基礎体温測定は不妊検査の中で最も基本的で大切なものと言えます。基礎体温を測定すると主に以下の事がわかります。
排卵時期
WHOによる基礎体温の定義では、排卵日は以下の4種類のパラメーターが存在しています。
基礎体温パラメーター | 一致率 |
---|---|
最低低温日(nadir) | 51.8% |
体温陥落日(dip) | 56.3% |
低温最終日(coverline) | 62.5% |
高温相初日(first day of BBT rise) | 26.8% |
一般的に排卵日といわれているのは低温最終日です。最低体温日とは異なります。排卵日1~2日前が最も妊娠しやすいといわれています。そのためa~cの間が最もチャンスが高いと言えます。ただ基礎体温からだけでは正確には排卵時期はわかりません。高温相でもまだ排卵していない場合や、低温相でもすでに排卵済みという事もあります。やはり超音波検査やホルモン検査も併用して排卵日を正確に診断する必要があります。
黄体機能の診断
排卵後に体温が上がる仕組みですが排卵後卵胞が黄体に変わります。黄体から分泌される黄体ホルモン(プロゲステロン)が脳の視床下部の体温中枢に作用して体温が上がります。そのための濃度は3~5ng/ml以上必要です。高温相が10日未満の場合は黄体機能不全ということになります。また低温相から高温相に移行するのに4日以上要する場合も黄体機能の異常が疑われます。その際は高温相の中間期に採血をしてプロゲステロンの濃度を測定する必要があります。
排卵しているかどうか
基礎体温が2相性を示して、低温相と高温相差が0.3℃以上であれば排卵していると判断して良いと思います。つまり過去の基礎体温をみれば排卵していたかどうかは大体わかります。ただここで気をつける事として黄体化未破裂卵胞LUFがありますので、たとえ高温になったとしても排卵していないというケースもあります。
妊娠の診断
妊娠が成立すると高温相が持続して生理が来なくなります。このように基礎体温から妊娠をある程度予測する事が可能になります。黄体には寿命があり、ほぼ14日間と決まっています。妊娠が成立しなければ黄体は萎縮しプロゲステロンが減少して子宮内膜を維持する事が出来なくなり生理がきます。妊娠すると黄体は妊娠黄体となり委縮せずにプロゲステロンを出し続けるために高温相が維持されます。

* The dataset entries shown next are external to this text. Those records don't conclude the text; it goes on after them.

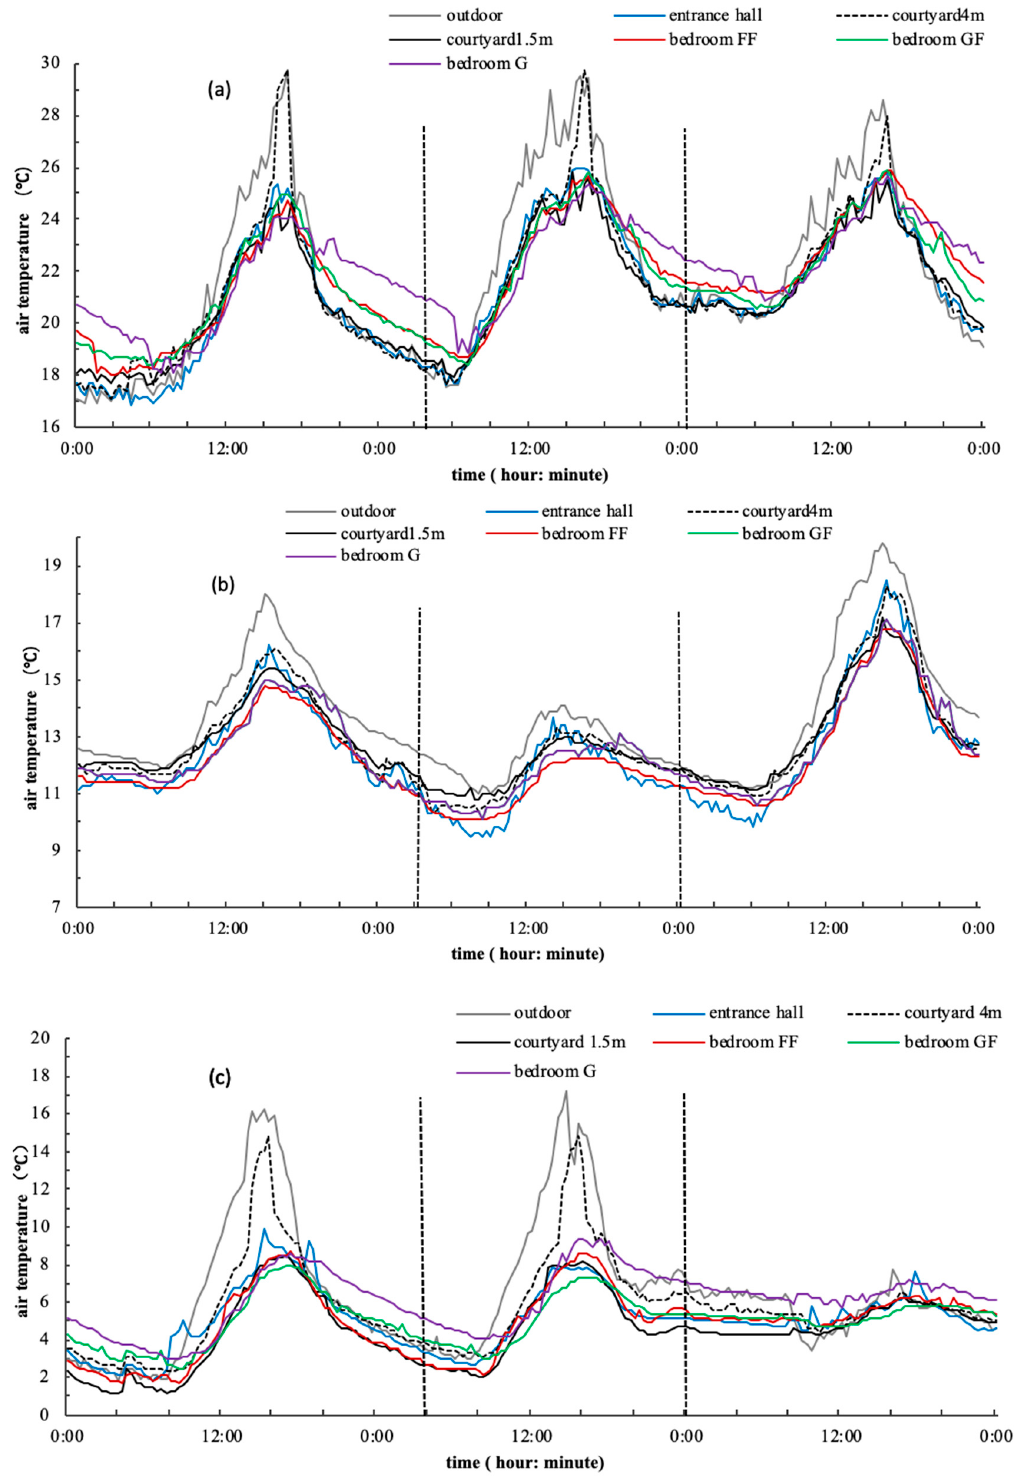
Figure 15. Air temperature distributions from: ( a ) 22–28 August 2011 (summer); ( b ) 12–20 April 2012 (transition season); and ( c ) 26–28 January 2013 (winter). Bedroom FF represents measuring point H and bedroom GF represents measuring point E.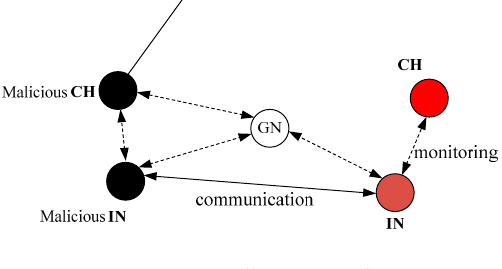
Figure 6. Collusion attack.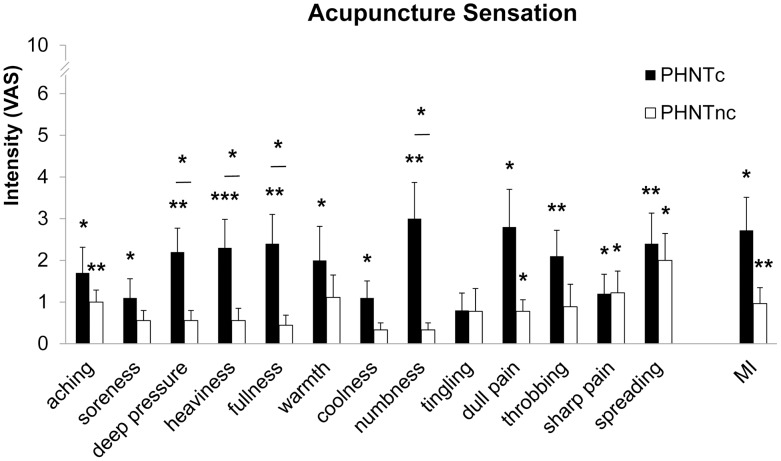
Influence of credibility on acupuncture sensations to phantom acupuncture.PHNTc reported significantly greater sensation intensity for numbness and dull pain (i.e. deqi sensations). n.b. *<0.05, **<0.01, ***<0.001. Error bars represent standard error of the mean.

そして何よりも大切なのは治療に対する意識が高まるという事です。余白欄に色々な情報も書き込めます。不正出血、生理痛、性交渉の日等を書き込み、後日見返せるようにしておくことが大切です。色々な事を書き込む事のメリットとして、例えば妊娠した場合に排卵日が不規則であった時、性交渉をした日から予定日を計算することもできます。